Besides the solo trumpet in D, the concerto is scored for two horns in D and strings. Only the first movement provides room for a cadenza; the Gábor Darvas edition published by Editio Musica gives an 8-measure cadenza which requires no ledger lines but consistently involves small note values. In fact, in regards to range, the concerto is "cautious."

==Discography==

Nikolaus Harnoncourt with Vienna Concentus Musicus chooses this Trumpet Concerto to cap off a disc of music by the composer's son, which includes the Bassoon Concerto K. 191.

It can also be found on several CDs with trumpet concertos by other composers, such as:
- George Vosburgh's recording with the Seattle Symphony and Gerard Schwarz, which includes Joseph Haydn's Trumpet Concerto in E♭ major, Johann Nepomuk Hummel's Trumpet Concerto in E major and Georg Philipp Telemann's Trumpet Concerto in D major.

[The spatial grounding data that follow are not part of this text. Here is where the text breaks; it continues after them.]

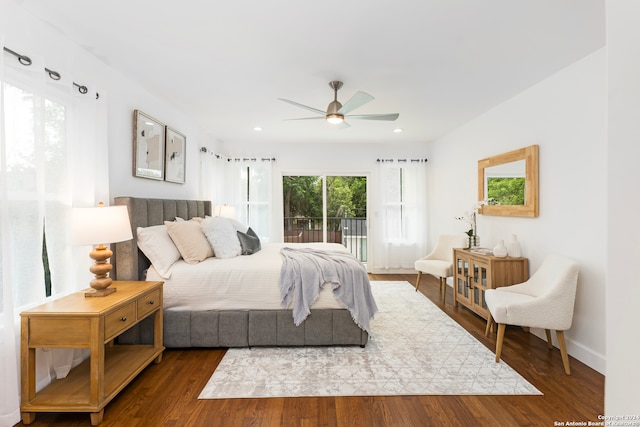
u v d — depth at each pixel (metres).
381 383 2.15
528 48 2.31
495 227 3.66
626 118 0.70
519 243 3.19
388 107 3.67
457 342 2.81
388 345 2.75
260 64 2.55
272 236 5.61
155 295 2.37
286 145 5.66
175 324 2.60
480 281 3.27
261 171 5.55
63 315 1.71
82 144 2.21
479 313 3.28
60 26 2.01
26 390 1.72
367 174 5.79
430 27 2.03
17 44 1.70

- The Naxos Records album The Art of the Baroque Trumpet, Volume 1, with Niklas Eklund, groups Mozart's Concerto with Baroque trumpet concertos such as the aforementioned Telemann, and adds Molter, Purcell, Fasch and Handel. Eklund wrote his own cadenza for the first movement.
- Miroslav Kejmar also includes it in his Famous Trumpet Concerti album, which besides Joseph Haydn's is all Baroque.

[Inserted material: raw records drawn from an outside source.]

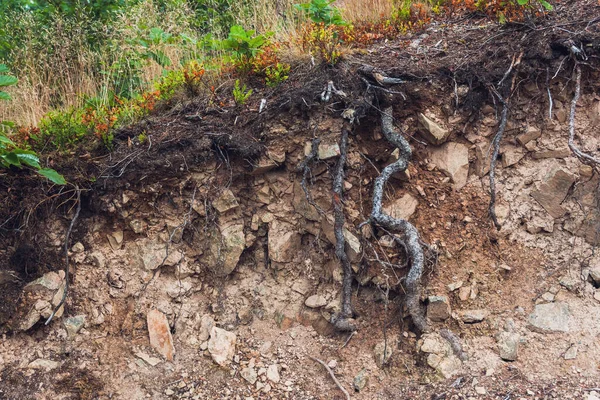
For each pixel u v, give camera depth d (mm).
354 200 2836
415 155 2896
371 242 2801
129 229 2863
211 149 2863
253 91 3002
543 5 2961
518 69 2881
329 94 2826
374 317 2748
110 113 3045
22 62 3488
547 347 2574
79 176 2820
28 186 2805
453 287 2713
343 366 2662
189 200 2869
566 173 2787
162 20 3662
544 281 2721
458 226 2812
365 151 2896
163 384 2646
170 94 3072
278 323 2795
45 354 2674
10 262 2770
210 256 2869
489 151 2857
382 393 2578
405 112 2891
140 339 2736
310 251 2859
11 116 3299
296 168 2850
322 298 2787
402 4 3555
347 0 3766
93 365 2664
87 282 2799
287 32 3479
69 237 2818
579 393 2432
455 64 2922
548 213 2807
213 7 4117
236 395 2615
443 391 2523
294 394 2609
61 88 3467
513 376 2527
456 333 2654
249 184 2908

- On Telarc, Rolf Smedvig with the Scottish Chamber Orchestra conducted by Jahja Ling plays Mozart's Concerto as well as Telemann's and Bach's Brandenburg Concerto No. 2.
- Wynton Marsalis plays this concerto along with the famous concerti by Haydn and Hummel. This recording is part of the Great Performances series by Sony.
- Maurice André, with the Berliner Philharmoniker conducted by Herbert von Karajan on EMI 5 66909 2 (Great Recordings of the Century series), together with concertos by Hummel, Telemann, and Vivaldi.
- John Wilbraham, with the Academy of St. Martin-in-the-Fields conducted by Neville Marriner on Decca 417 761-2 (Ovation series), together with concertos by Haydn (played by Alan Stringer), Telemann, Albinoni and Hummel.
- Edward H Tarr, with the Consortium Musicum conducted by Fritz Lehan on a two-disc compendium entitled Trumpet Classics on EMI Seraphim 5 69140 2, together with music for trumpet by Haydn, Torelli, Viviani, Telemann, Franceschini, Hummel, Hertel, Handel, Albinoni and Vivaldi, with a variety of performers.